(WHAT YOU WILL DO)
**1)** From the GPT-2 project text, pull out everything from "This covers both" down to "me 80 dollars.".
**2)** Summarize the GPT-2 project text in two sentences.

(SOURCE TEXT)
—————
GPT

This is my own implementation of GPT 2

This covers both Tokenization and Pretraining from scratch.

I wanted to try to make this a little bit end to end by implementing SFT with LoRA using transformers, quantization using llama.cpp and inference with llama.cpp and huggingface. I'll try implementing these from scratch in future projects.

I skiped out on RLHF. That's probably be for a better project :)

I used an A100 and an 8xA100 GPU cluster, attatched to a filesystem. This setup roughly cost me 80 dollars.

Setup, tokenization, pretraining, sft roughly takes 4 hours.

You can run this in llama.cpp or if you want to try running this on your ios/android device, i reccomend pocketpal.

Transformer Architecture

`train-model.py`

This file contains both the model implementation and the training loop.

1) Model code

Key classes and components

This doc maps the main code in this repo to the conceptual pieces of the model and training pipeline.

train-model.py

`GPTConfig`

Holds model hyperparameters:

block_size (context length, max T)
—————
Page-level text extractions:
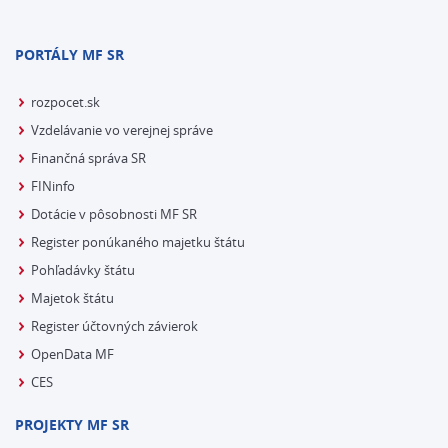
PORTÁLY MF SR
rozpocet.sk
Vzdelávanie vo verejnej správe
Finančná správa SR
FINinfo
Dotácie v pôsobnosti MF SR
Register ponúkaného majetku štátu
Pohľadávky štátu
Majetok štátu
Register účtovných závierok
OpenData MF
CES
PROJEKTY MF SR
—————
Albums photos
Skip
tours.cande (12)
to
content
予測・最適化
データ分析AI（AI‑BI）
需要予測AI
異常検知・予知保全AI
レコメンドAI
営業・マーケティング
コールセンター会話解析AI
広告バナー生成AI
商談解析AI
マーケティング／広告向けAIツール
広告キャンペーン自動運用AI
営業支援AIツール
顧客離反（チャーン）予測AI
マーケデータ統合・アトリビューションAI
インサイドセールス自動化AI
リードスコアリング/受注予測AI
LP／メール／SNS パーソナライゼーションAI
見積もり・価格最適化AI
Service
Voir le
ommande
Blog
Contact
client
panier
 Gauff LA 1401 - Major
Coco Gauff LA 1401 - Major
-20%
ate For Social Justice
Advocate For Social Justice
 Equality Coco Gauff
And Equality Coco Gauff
—————
(OUTPUTS BY TASK)
**1)**
This covers both Tokenization and Pretraining from scratch.

I wanted to try to make this a little bit end to end by implementing SFT with LoRA using transformers, quantization using llama.cpp and inference with llama.cpp and huggingface. I'll try implementing these from scratch in future projects.

I skiped out on RLHF. That's probably be for a better project :)

I used an A100 and an 8xA100 GPU cluster, attatched to a filesystem. This setup roughly cost me 80 dollars.

**2)** The project is a from-scratch implementation of GPT-2 covering tokenization and pretraining, with SFT using LoRA through transformers, quantization and inference through llama.cpp, and inference through huggingface added to make it more end to end, while RLHF was skipped. It ran on an A100 and an 8xA100 GPU cluster for roughly 80 dollars, and setup through SFT takes about 4 hours.